▶ **RECORDS FOR THE TASK**
----
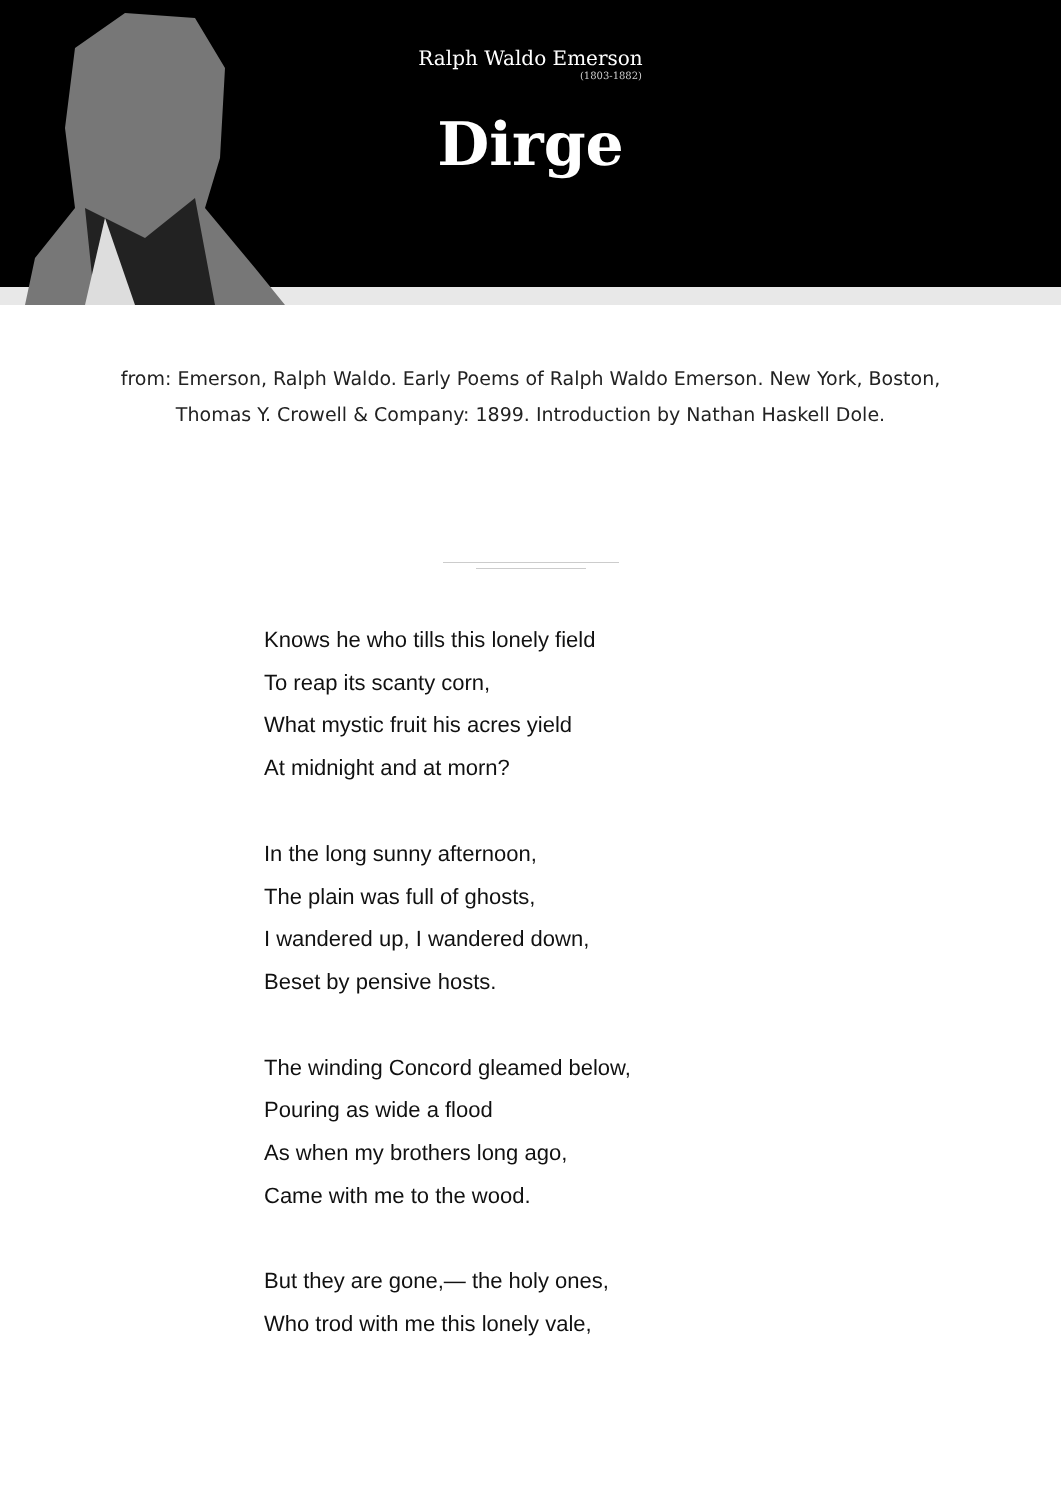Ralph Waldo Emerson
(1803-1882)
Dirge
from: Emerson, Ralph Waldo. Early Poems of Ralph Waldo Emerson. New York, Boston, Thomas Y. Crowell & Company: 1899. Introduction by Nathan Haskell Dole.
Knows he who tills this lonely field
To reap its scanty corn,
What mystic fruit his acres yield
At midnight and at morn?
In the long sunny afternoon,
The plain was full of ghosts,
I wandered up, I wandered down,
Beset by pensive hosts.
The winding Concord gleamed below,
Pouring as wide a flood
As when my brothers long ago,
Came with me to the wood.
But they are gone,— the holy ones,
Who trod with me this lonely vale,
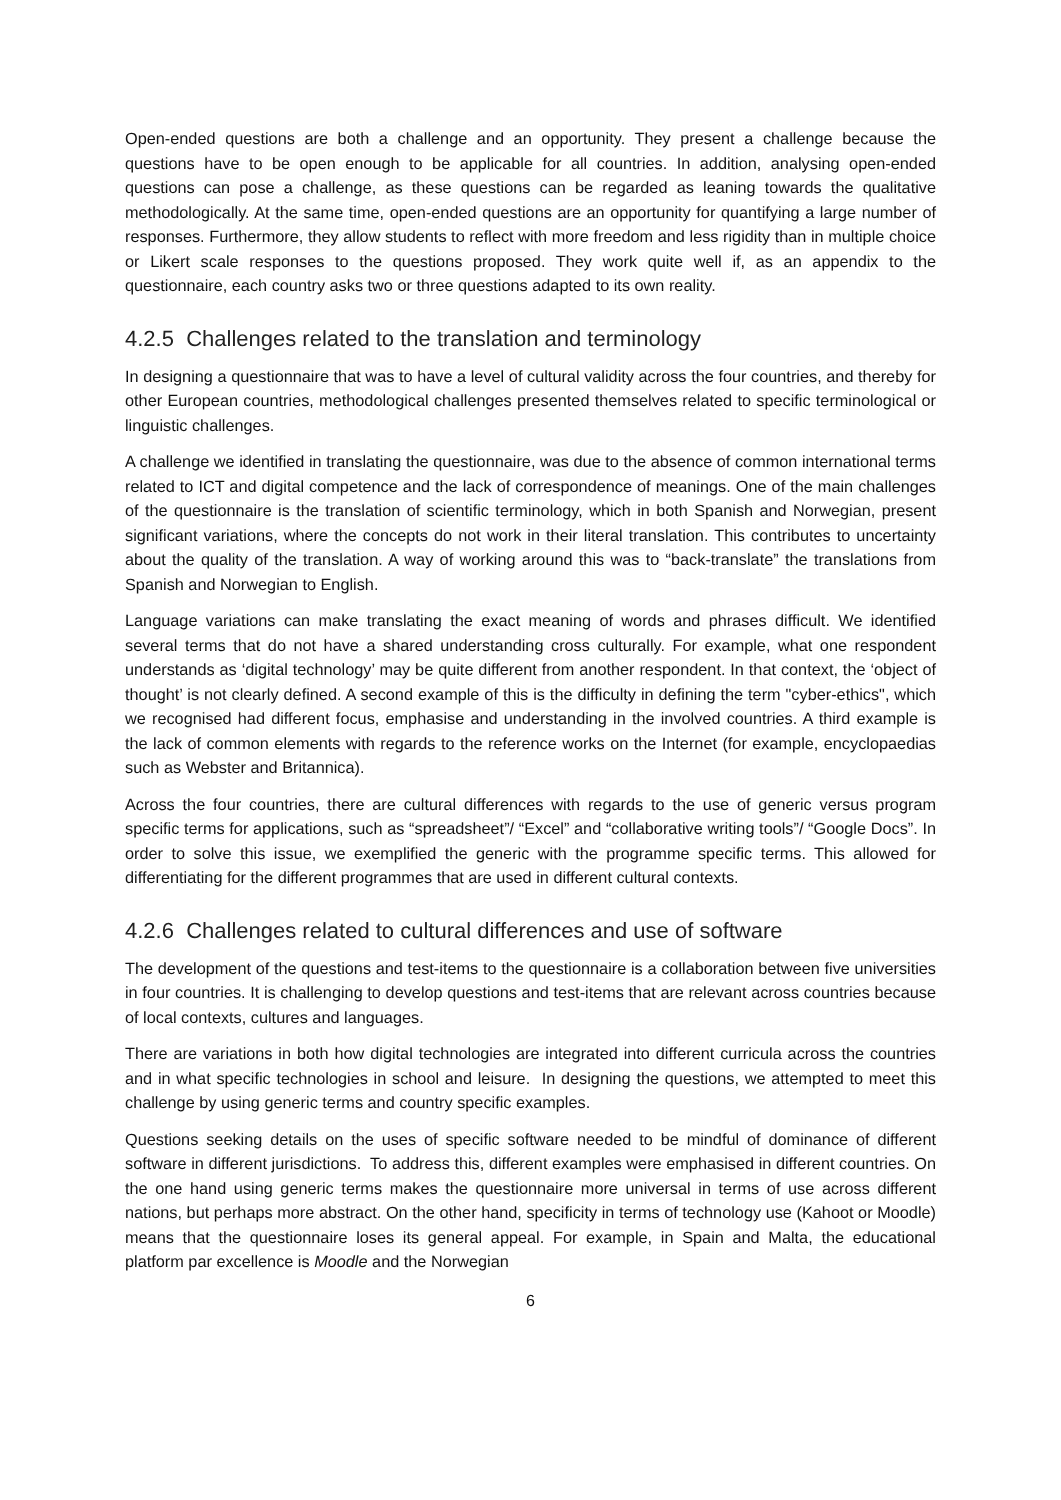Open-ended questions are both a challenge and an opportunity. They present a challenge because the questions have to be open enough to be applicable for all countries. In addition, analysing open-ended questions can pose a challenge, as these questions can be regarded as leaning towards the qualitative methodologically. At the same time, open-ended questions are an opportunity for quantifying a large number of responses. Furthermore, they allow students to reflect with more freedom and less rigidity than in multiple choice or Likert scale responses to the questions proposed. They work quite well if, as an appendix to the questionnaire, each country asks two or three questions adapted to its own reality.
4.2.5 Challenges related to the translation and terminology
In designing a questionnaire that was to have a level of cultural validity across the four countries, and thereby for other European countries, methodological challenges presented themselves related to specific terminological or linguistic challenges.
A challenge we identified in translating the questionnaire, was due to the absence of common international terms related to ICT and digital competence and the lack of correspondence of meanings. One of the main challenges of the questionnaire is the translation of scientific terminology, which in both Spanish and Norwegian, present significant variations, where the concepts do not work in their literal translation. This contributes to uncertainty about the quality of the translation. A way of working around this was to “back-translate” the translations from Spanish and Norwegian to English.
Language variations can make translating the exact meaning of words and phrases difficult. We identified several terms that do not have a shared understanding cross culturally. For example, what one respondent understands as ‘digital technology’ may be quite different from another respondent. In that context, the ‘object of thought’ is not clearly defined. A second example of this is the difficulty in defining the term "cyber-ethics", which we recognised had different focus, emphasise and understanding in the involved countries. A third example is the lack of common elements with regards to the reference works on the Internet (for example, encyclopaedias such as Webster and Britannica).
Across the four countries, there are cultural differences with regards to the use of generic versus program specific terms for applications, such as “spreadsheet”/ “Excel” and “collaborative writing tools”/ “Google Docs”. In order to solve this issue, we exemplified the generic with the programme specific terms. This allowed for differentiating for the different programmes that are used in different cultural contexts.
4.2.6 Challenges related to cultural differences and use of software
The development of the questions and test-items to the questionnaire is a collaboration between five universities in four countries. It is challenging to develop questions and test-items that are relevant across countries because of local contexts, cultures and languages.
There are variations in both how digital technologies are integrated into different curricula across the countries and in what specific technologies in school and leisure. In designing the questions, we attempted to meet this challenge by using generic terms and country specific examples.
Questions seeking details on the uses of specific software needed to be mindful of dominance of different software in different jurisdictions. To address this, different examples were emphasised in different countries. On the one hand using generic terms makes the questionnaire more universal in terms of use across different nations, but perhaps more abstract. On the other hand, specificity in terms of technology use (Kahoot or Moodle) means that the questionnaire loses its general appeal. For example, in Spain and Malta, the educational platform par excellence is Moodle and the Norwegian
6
----
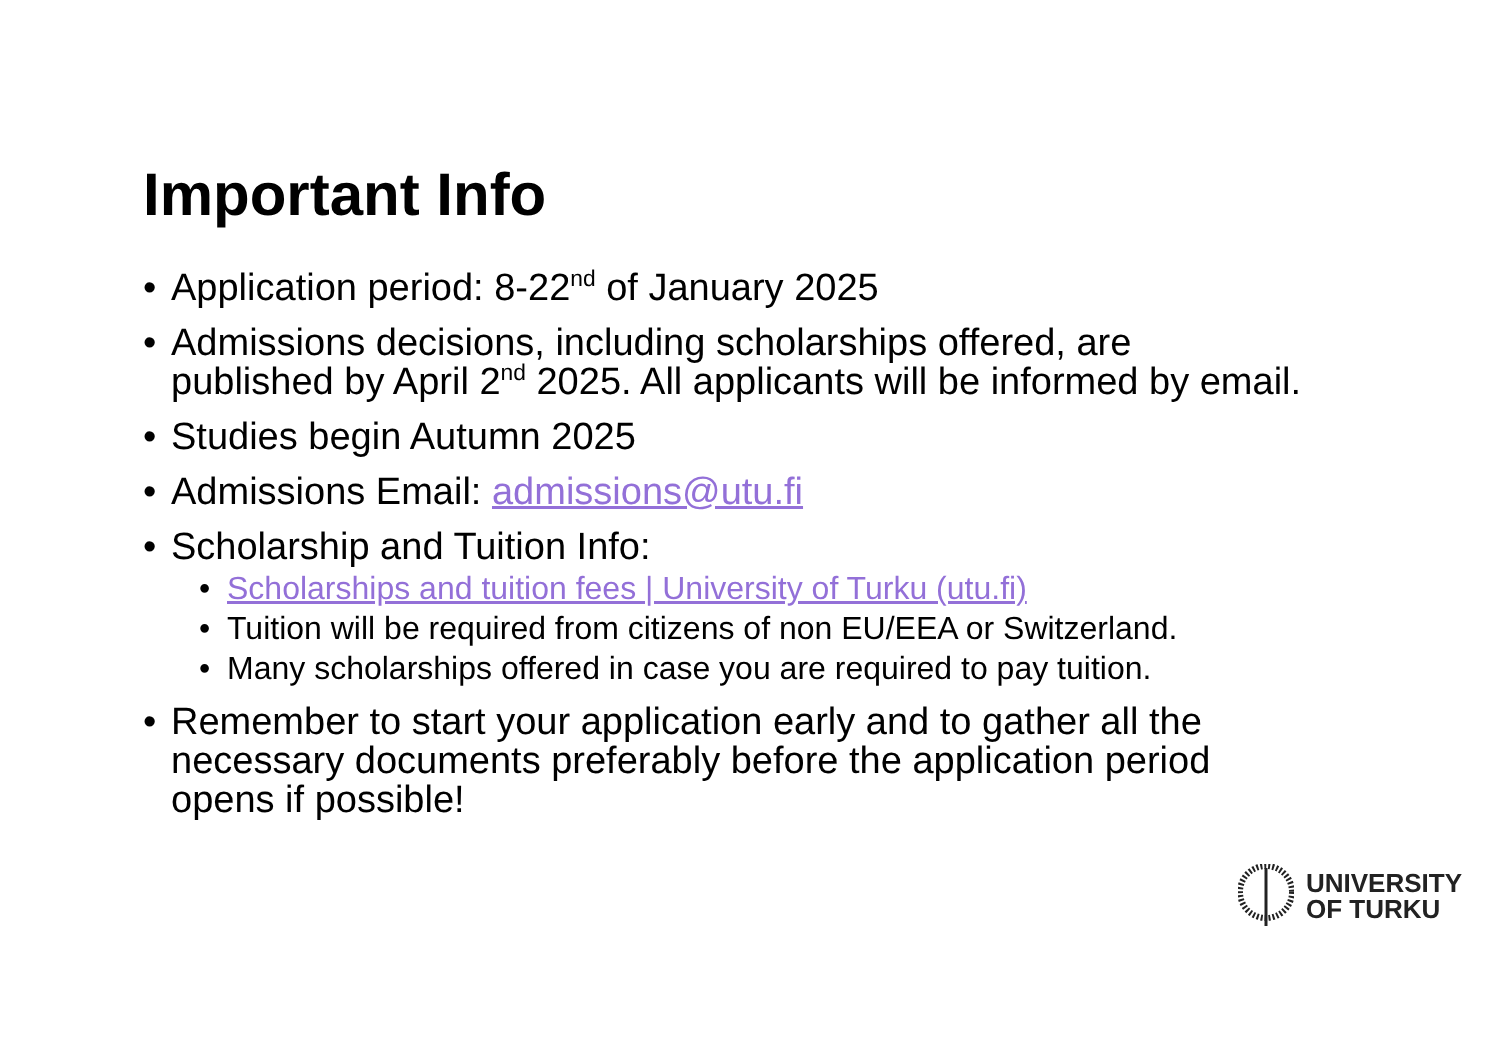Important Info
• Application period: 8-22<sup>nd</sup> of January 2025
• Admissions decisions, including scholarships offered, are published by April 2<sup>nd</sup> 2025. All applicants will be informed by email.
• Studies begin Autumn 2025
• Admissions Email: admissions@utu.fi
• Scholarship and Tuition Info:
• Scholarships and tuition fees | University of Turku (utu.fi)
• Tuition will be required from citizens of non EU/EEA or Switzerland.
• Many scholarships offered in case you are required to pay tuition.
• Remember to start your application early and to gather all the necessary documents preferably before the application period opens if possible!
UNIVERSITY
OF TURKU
----
▶ **WHAT IS NEEDED**
Your answer should consist solely of the lines above from the line with "4.2.5 Challenges related" to the line with "In designing a", both included, reproduced exactly.

▶ **PROBLEM SOLUTION**
4.2.5 Challenges related to the translation and terminology
In designing a questionnaire that was to have a level of cultural validity across the four countries, and thereby for other European countries, methodological challenges presented themselves related to specific terminological or linguistic challenges.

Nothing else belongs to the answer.